## YOUR OBJECTIVE
Without including the images, transcribe each record precisely as it appears below.

Segment Start: THE RECORDS

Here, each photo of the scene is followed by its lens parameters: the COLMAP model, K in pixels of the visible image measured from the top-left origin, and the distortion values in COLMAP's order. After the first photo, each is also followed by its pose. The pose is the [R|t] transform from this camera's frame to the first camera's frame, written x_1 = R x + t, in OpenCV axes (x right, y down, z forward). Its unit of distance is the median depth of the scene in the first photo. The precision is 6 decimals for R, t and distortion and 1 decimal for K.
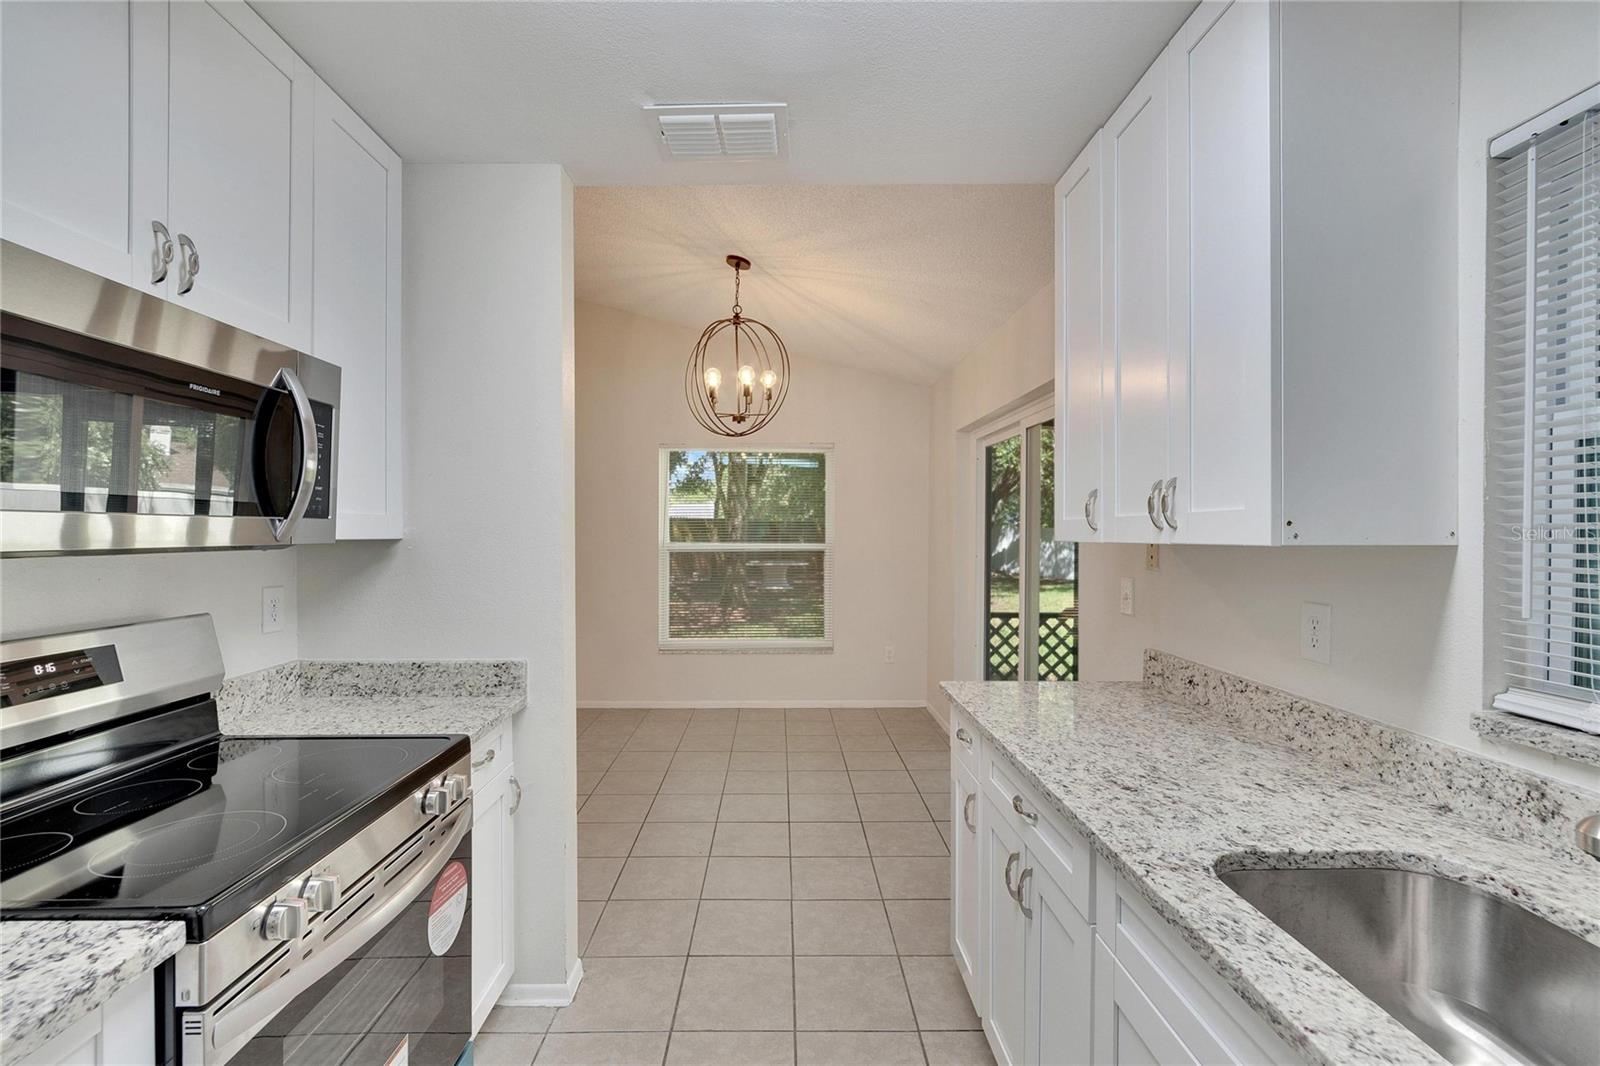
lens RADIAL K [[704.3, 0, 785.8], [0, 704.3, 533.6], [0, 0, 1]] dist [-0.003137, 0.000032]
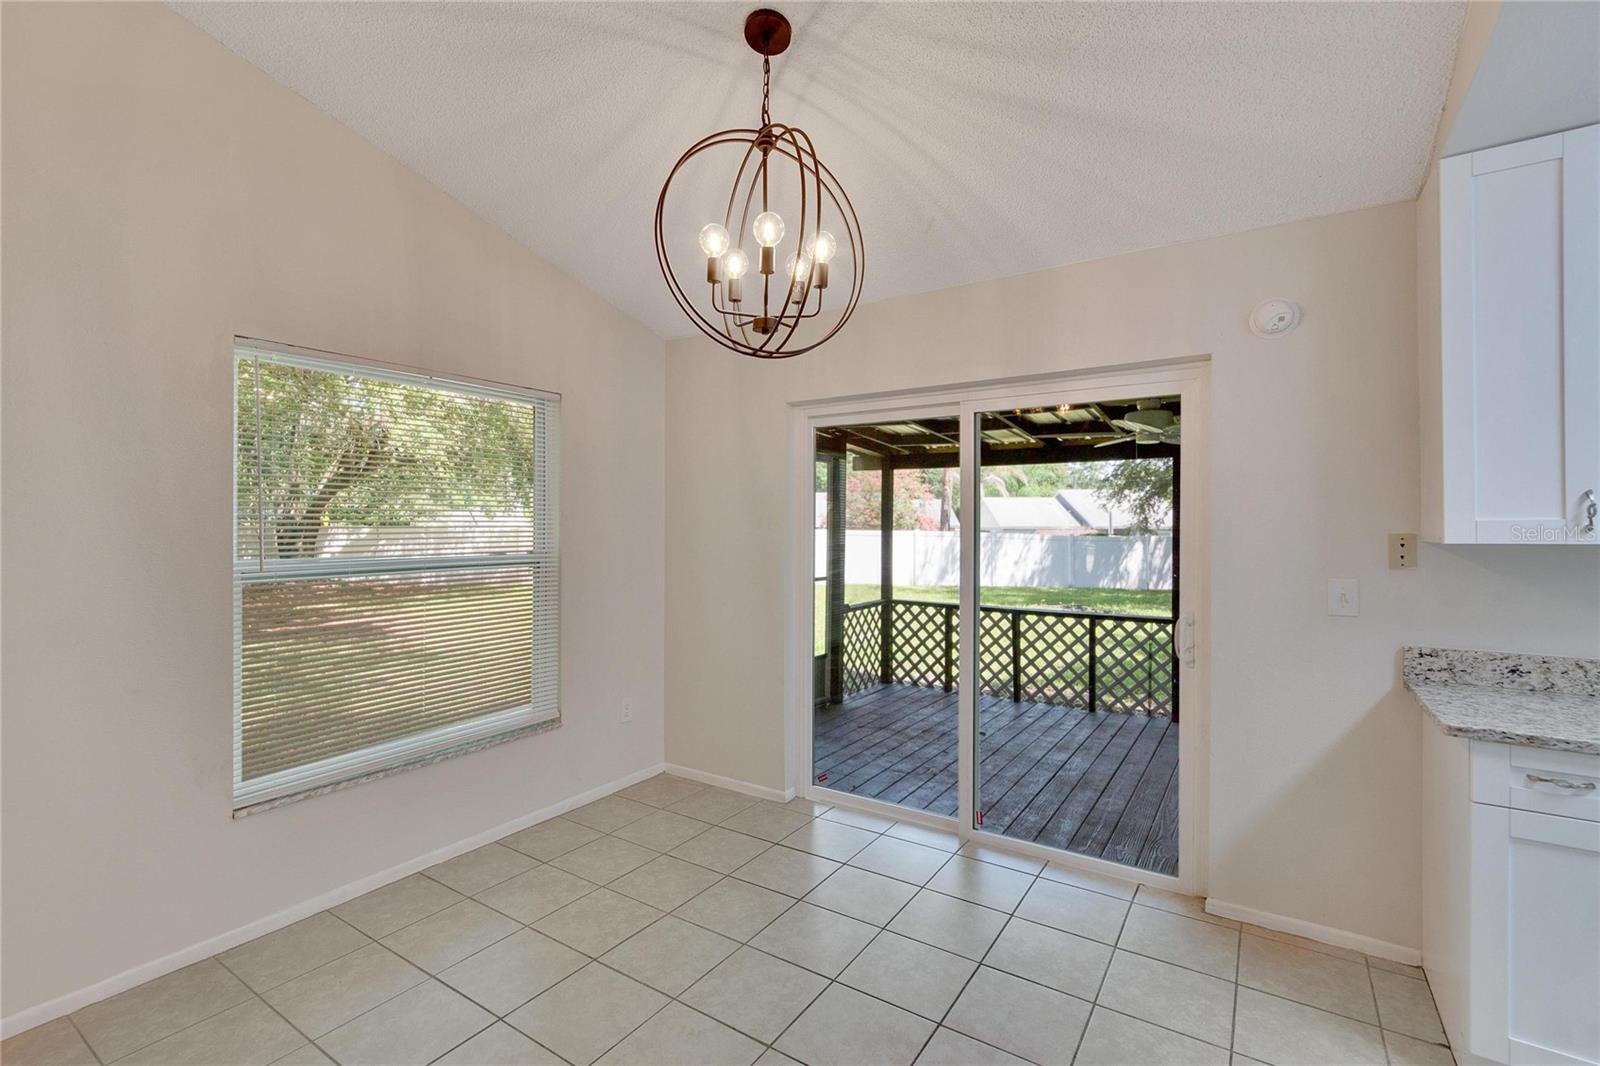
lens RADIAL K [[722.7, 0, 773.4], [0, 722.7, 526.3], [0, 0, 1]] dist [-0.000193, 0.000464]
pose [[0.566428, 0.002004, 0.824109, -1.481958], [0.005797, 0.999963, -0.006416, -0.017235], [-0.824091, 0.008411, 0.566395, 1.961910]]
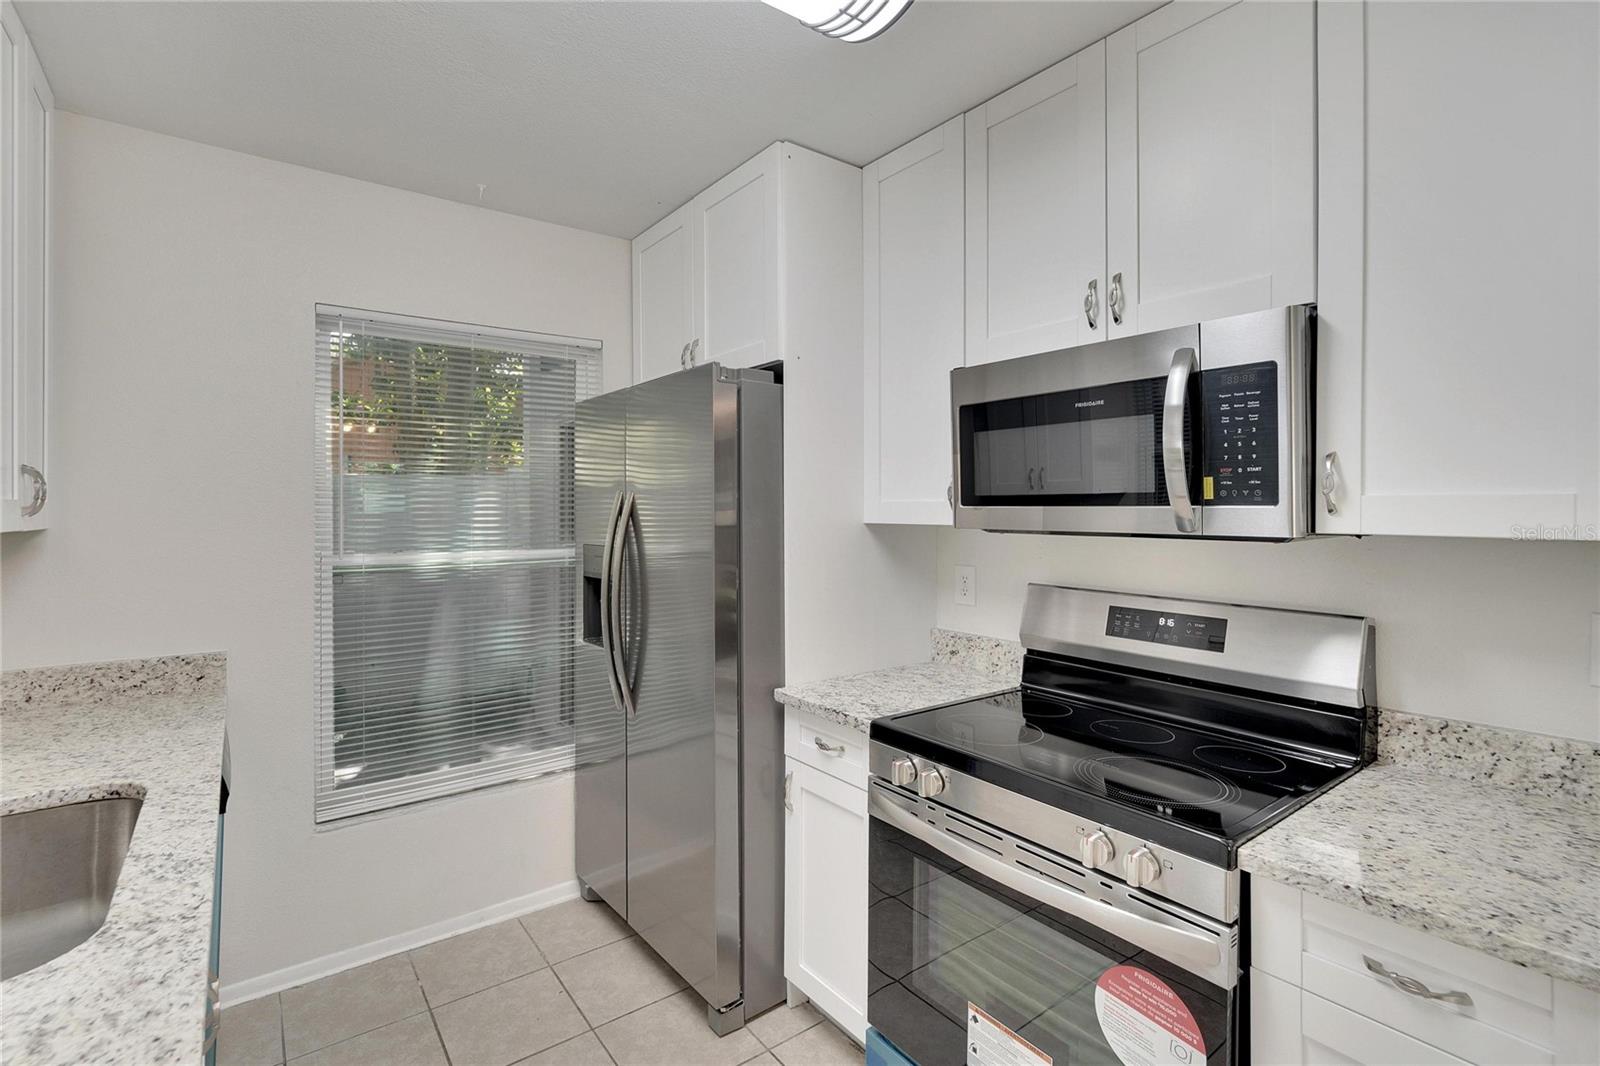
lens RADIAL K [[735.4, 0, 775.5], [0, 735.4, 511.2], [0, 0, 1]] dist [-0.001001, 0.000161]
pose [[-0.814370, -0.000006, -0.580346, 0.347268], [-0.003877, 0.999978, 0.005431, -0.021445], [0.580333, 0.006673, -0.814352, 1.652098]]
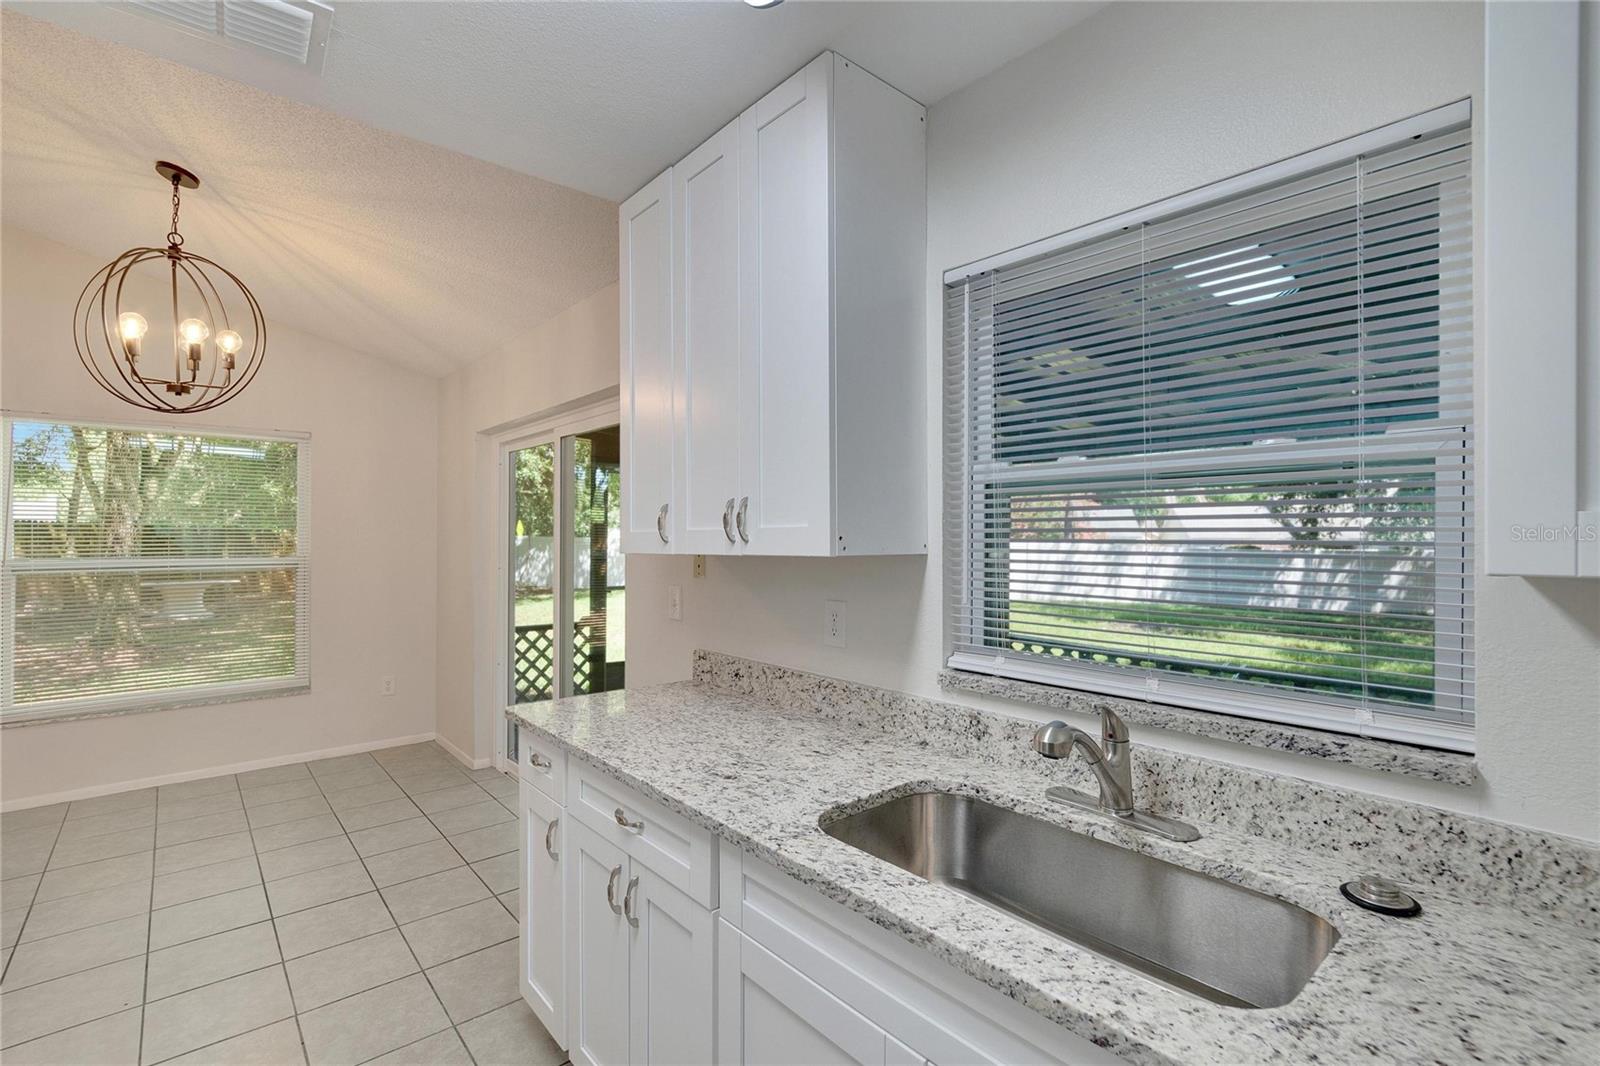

Segment End: THE RECORDS

## ANSWER BELOW
Here, each photo of the scene is followed by its lens parameters: the COLMAP model, K in pixels of the visible image measured from the top-left origin, and the distortion values in COLMAP's order. After the first photo, each is also followed by its pose. The pose is the [R|t] transform from this camera's frame to the first camera's frame, written x_1 = R x + t, in OpenCV axes (x right, y down, z forward). Its unit of distance is the median depth of the scene in the first photo. The precision is 6 decimals for R, t and distortion and 1 decimal for K.
lens RADIAL K [[704.3, 0, 785.8], [0, 704.3, 533.6], [0, 0, 1]] dist [-0.003137, 0.000032]
lens RADIAL K [[722.7, 0, 773.4], [0, 722.7, 526.3], [0, 0, 1]] dist [-0.000193, 0.000464]
pose [[0.566428, 0.002004, 0.824109, -1.481958], [0.005797, 0.999963, -0.006416, -0.017235], [-0.824091, 0.008411, 0.566395, 1.961910]]
lens RADIAL K [[735.4, 0, 775.5], [0, 735.4, 511.2], [0, 0, 1]] dist [-0.001001, 0.000161]
pose [[-0.814370, -0.000006, -0.580346, 0.347268], [-0.003877, 0.999978, 0.005431, -0.021445], [0.580333, 0.006673, -0.814352, 1.652098]]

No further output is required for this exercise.